I like it less than I thought I would, although the text does finally take flight in Act 5, Antony’s death inspiring some elegant poetics from Cleopatra.
Fun fact
According to toxicologist and zoologists, Cleopatra almost certainly didn’t die from an asp bite. Most likely she drank a cocktail of hemlock, wolfsbane and opium, which would have given the sort of instant, painless death she was looking for.
What say thou?
This play is not one for great quotes, but Cleopatra’s speech at the end of Ac5, scene 1, after Antony’s death is quite good:
No more, but e’en a woman, and commanded
By such poor passion as the maid that milks
And does the meanest chares. It were for me
To throw my sceptre at the injurious gods;
To tell them that this world did equal theirs
Till they had stol’n our jewel.

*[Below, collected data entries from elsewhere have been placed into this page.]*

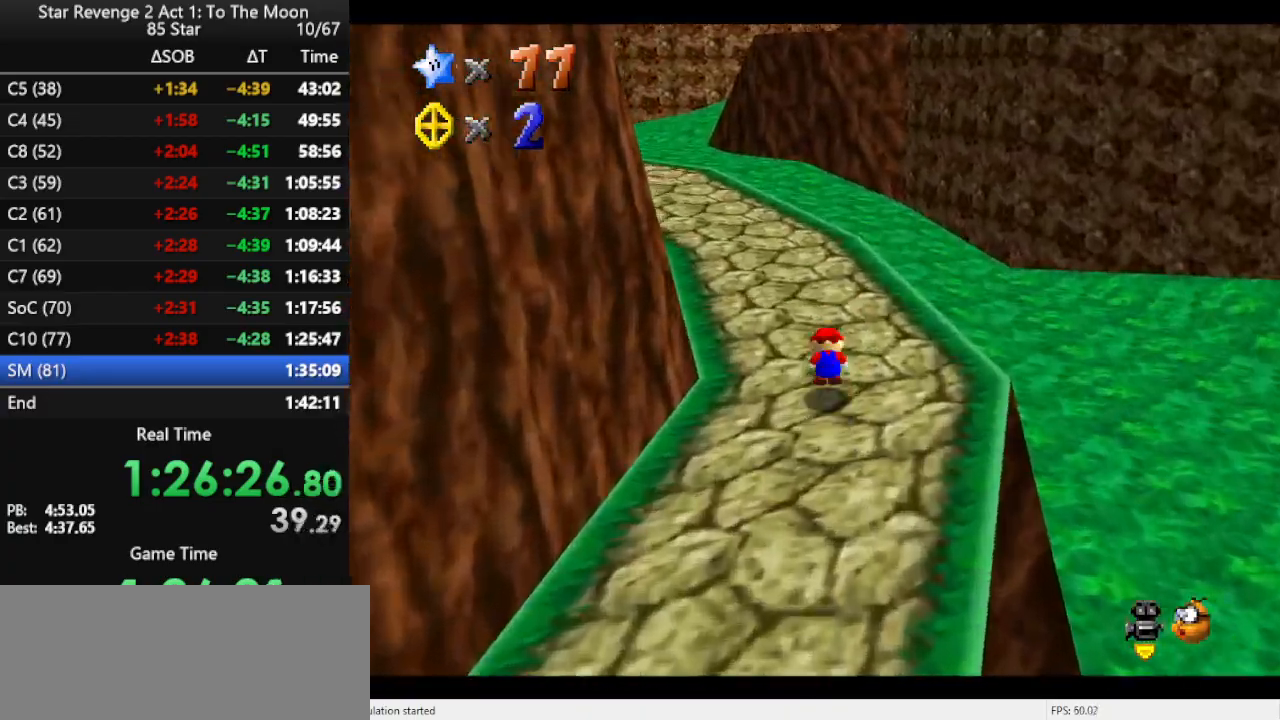
{"buttons": [], "left_stick": "up", "events": [[67, "A", "up"], [133, "A", "down"], [300, "A", "up"]]}
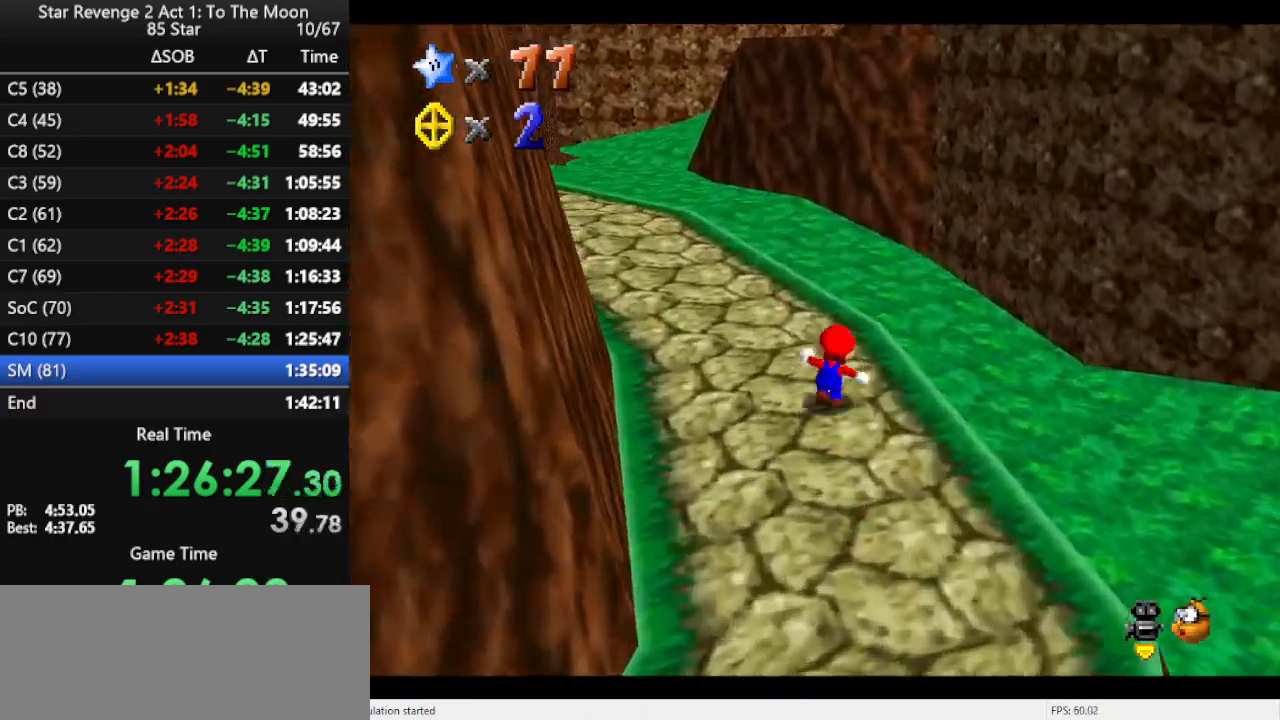
{"buttons": ["C_LEFT"], "left_stick": "up", "events": [[67, "Z", "down"], [133, "A", "down"], [267, "Z", "up"], [300, "A", "up"], [433, "C_LEFT", "down"]]}
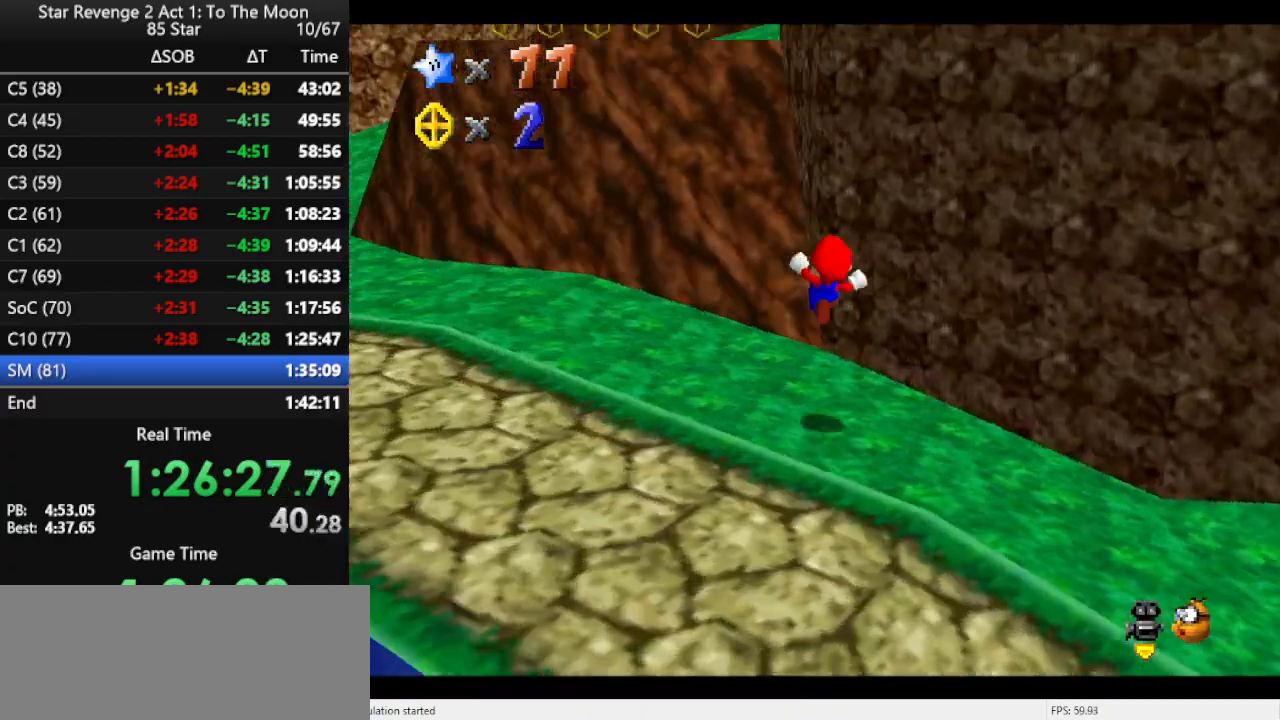
{"buttons": [], "left_stick": "up", "events": [[67, "C_LEFT", "up"]]}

All’s but naught;
Patience is scottish, and impatience does
Become a dog that’s mad: then is it sin
To rush into the secret house of death,
Ere death dare come to us? How do you, women?
What, what! good cheer! Why, how now, Charmian!
My noble girls! Ah, women, women, look,
Our lamp is spent, it’s out! Good sirs, take heart:
We’ll bury him; and then, what’s brave,
what’s noble,
Let’s do it after the high Roman fashion,
And make death proud to take us. Come, away:
This case of that huge spirit now is cold:
Ah, women, women! come; we have no friend
But resolution, and the briefest end.
Best character
This is Cleopatra’s play.
DVD
Globe 2014 production with Eve Best and Clive Wood. To be honest, I’m a bit bored by these Globe productions now – the endless dance numbers (the one in the beginning is particularly unappealing), the period-vague costumes, the pervasive audience presence (the soothsayer is up to his elbows in animal intestines, and in the same frame people are drinking beer from plastic cups and chatting). It’s certainly 16 steps down from the dark glories of last week’s Macbeth. Eve Best is a bit meh a lot of the time, although her performance in Act 5 is fine. Wood always makes me break out in hives, and this is not an exception – I did not need to see his moobs. The rest of the acting is unremarkable, and the set is just a red barn wall.